Mit dieser Technikoffensive lässt Mercedes die Konkurrenz aus München, Wolfsburg und Ingolstadt alt aussehen. Zumal die A-Klasse der Baureihe W177 auch sonst ein durchweg gelungenes Auto ist. Der Radstand ist um 30 Millimeter gewachsen und das spürt man im Fond, wo auch auf Wunsch eine 230 V-Steckdose (95,20 Euro) installiert wird. Legt man die Lehnen der Rückbank um, entsteht eine ebene Ladefläche und der Kofferraum (370 bis 1.210 Liter Volumen) lässt sich dank der tieferen Ladekante mit der größeren Luke unbeschwerter beladen, als beim Vorgänger. Vorne sitzt man ebenfalls gut, allerdings könnte die Beinauflage der Sitze länger sein. Das Lenkrad liegt gut in der Hand und schnell fällt auf, dass das Fahrwerk eher auf der komfortablen Seite ist. Unebenheiten aller Art werden schmerzfrei weggebügelt, das ändert sich auch nicht, wenn man die variablen Dämpfer und den ganzen Fahrmodus auf Sport und damit straffer stellt. Dass der Frontriebler nicht ganz die Dynamik eines BMW 1ers erreicht, überrascht nicht. Ab Oktober soll es dann eine Allrad-Option geben. Dennoch schlägt sich die A-Klasse auch in Kurven durchaus beachtlich, da merkt man die Arbeit der Entwickler bei der Vorderachse. Die Lenkung ist zwar präzise, fühlt aber sich doch künstlich an. Interessanterweise gibt es bei der A-Klasse zwei verschiedene Hinterachsen: Erstmals steht bei Mercedes eine Verbundlenkerachse zur Verfügung, während zu Beispiel bei den Allradmodellen eine Mehrlenker-Variante verbaut sein wird.

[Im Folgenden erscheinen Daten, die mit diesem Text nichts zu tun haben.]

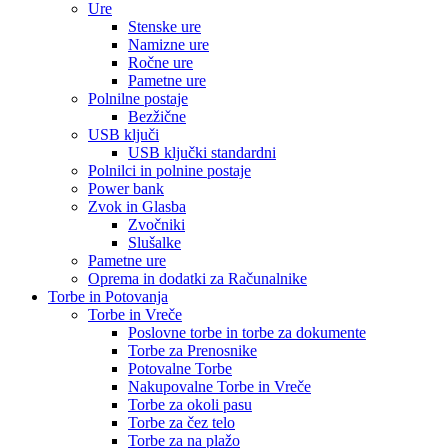
Ure
Stenske ure
Namizne ure
Ročne ure
Pametne ure
Polnilne postaje
Bezžične
USB ključi
USB ključki standardni
Polnilci in polnine postaje
Power bank
Zvok in Glasba
Zvočniki
Slušalke
Pametne ure
Oprema in dodatki za Računalnike
Torbe in Potovanja
Torbe in Vreče
Poslovne torbe in torbe za dokumente
Torbe za Prenosnike
Potovalne Torbe
Nakupovalne Torbe in Vreče
Torbe za okoli pasu
Torbe za čez telo
Torbe za na plažo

Der Vierzylinder-Benziner des Mercedes A 200 mit dem Code M 260 leistet aktuell 120 kW / 163 PS und kommt mit dem 1.355 Kilogramm schweren Kompaktwagen (Gewichtsniveau des Vorgängers konnte gehalten werden) gut zurecht. Innerhalb von 8,0 Sekunden schafft diese A-Klasse die 100 km/h-Marke, erreicht eine Höchstgeschwindigkeit von immerhin 225 km/h und verbraucht dabei im Schnitt 5,6 Liter. Auffällig ist das geringe Geräuschniveau in der Fahrgastzelle, ein Temperamentsbündel ist der Vierzylinder jedoch nicht. Wie bei den Hinterachsen gibt es auch verschiedene Doppelkupplungsgetriebe: Für die Einstiegsvarianten im A 180d und dem A 200 stammt die Siebengangschaltung von Getrag, bei den stärker motorisierten Varianten kommt das hauseigene Getriebe zum Einsatz. Ab dem fünften Mai steht die A-Klasse beim Händler. Zunächst sind nur drei Versionen - A 180d sowie A 200 und A 250 – erhältlich. Später wird das Portfolio noch aufgestockt, sowohl mit PS-schwächeren, als auch kraftvolleren Varianten, unter anderem mit der AMG-Version, die die 400 PS-Grenze knacken soll.